Se piensa que tener una cara común y corriente, es una de las peores cosas con las que te puede condenar el destino. Sin embargo, de acuerdo a la ciencia y con base en un estudio realizado por investigadores de la Universidad de Princeton, la gente se fía más de aquellos que tienen un rostro común, que de aquellas personas que tienen rasgos faciales poco atractivos — feos—, pues las personas tienden a confiar menos en ellos.

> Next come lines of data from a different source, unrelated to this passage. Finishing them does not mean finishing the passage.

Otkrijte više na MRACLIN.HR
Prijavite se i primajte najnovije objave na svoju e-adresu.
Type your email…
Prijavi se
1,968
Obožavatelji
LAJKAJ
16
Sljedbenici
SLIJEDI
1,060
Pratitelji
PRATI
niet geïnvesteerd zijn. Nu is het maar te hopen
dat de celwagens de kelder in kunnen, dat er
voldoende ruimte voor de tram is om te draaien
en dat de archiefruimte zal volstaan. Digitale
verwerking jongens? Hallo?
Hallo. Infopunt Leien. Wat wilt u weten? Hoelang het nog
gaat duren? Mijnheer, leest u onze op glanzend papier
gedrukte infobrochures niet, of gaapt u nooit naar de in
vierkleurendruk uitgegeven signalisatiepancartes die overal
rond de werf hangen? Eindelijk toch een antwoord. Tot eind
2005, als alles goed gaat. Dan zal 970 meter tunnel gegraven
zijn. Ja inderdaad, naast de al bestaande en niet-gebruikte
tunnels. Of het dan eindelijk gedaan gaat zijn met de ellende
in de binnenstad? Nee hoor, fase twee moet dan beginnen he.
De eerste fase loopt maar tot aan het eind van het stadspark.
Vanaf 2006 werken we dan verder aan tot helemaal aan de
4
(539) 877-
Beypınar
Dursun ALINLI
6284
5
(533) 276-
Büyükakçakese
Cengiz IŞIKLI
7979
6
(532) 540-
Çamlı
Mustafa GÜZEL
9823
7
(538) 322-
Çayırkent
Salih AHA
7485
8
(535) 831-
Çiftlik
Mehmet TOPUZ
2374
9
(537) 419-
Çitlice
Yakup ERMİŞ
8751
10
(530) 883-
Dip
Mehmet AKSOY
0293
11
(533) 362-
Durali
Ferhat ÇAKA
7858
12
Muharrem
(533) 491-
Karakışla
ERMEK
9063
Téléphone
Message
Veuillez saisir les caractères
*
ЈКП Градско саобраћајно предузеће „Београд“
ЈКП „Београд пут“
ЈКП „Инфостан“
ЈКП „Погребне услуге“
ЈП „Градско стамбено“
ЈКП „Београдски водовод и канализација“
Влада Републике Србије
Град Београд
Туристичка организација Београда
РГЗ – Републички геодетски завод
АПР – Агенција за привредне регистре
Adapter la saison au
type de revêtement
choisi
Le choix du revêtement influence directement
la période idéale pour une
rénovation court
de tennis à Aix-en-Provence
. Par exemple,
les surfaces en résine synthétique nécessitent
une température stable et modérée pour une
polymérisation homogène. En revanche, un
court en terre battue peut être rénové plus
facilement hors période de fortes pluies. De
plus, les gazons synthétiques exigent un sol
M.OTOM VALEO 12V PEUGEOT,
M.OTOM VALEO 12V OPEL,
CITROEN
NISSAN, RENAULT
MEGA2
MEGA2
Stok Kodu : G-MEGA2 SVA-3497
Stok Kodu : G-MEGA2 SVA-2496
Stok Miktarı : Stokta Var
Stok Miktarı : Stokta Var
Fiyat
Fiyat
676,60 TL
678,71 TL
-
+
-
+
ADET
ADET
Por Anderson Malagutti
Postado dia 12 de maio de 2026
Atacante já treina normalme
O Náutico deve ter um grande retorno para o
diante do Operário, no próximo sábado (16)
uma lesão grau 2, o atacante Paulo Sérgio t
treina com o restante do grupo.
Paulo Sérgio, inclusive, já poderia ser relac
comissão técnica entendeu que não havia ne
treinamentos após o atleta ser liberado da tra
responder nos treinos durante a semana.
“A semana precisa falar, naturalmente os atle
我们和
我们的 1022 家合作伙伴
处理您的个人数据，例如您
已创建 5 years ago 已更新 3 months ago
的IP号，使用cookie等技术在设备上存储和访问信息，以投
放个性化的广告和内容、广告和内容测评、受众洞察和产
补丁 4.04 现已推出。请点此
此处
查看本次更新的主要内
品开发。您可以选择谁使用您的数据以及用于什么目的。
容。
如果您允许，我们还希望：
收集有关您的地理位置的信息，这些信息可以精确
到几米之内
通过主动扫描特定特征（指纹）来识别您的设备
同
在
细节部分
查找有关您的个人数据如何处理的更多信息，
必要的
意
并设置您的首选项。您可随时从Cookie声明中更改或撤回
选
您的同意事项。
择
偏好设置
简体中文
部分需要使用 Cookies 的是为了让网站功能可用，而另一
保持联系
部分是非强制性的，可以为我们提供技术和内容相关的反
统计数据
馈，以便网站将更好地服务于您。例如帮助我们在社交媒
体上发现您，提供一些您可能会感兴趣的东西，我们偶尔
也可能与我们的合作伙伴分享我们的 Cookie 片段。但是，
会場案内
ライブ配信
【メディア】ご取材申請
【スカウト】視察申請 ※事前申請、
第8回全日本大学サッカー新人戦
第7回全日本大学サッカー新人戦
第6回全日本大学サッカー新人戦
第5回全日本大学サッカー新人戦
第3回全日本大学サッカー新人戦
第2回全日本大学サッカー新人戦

Carmel Sofer, uno de los principales investigadores destaca que una cara singular indica familiaridad e igualdad cultural, lo que tiene implicaciones importantes a nivel de percepción social e intercultural y se relaciona con las interacciones personales.

El estudio publicado en la revista “Psychological Science”, concluye que los investigadores crearon una cara común digital y lo alternaron con 92 rostros femeninos, lo que dio como resultado una cara común y corriente. También dieron forma a una cara atractiva utilizando los 12 rostros más bellos de otra selección de imágenes.

Luego combinaron los dos semblantes resultantes y crearon un total de nueve caras que dividieron según su belleza, de las más agradables a la vista a las menos. Las imágenes fueron presentadas a varios grupos de análisis, a los que se les pidió que asignaran una nota del uno al nueve a cada fotografía dependiendo de si les parecía fiable o no.

Cada uno de los participantes calificó las instantáneas hasta en tres ocasiones, pero el resultado fue unánime, cuanto más cerca estaba de un rostro típico mas confianza daba. Por el contrario, aquellas imágenes que contaban con unas facciones consideradas muy atractivas o muy poco agraciadas fueron valoradas como las de menos confianza. No pasó lo mismo al preguntar sobre la atracción sexual, donde los rostros más bellos volvieron a ganar a los demás, lo que demuestra que no se valora favorablemente contar con unos rasgos faciales normales.

Sin embargo, el rostro normal no se tomó en cuenta al hacer esta referencia al atractivo, si importó a la hora de dar confianza. Los resultados arrojaron nuevos datos sobre como la fisonomía influye en la percepción social. Ponen de relieve que los juicios que hacemos sobre la certidumbre que nos transmite una persona los realizamos evaluando las caras. Ahora estamos interesados en como el rostro es determinante a la hora de juzgar a personas de diferentes países, precisó Sofer.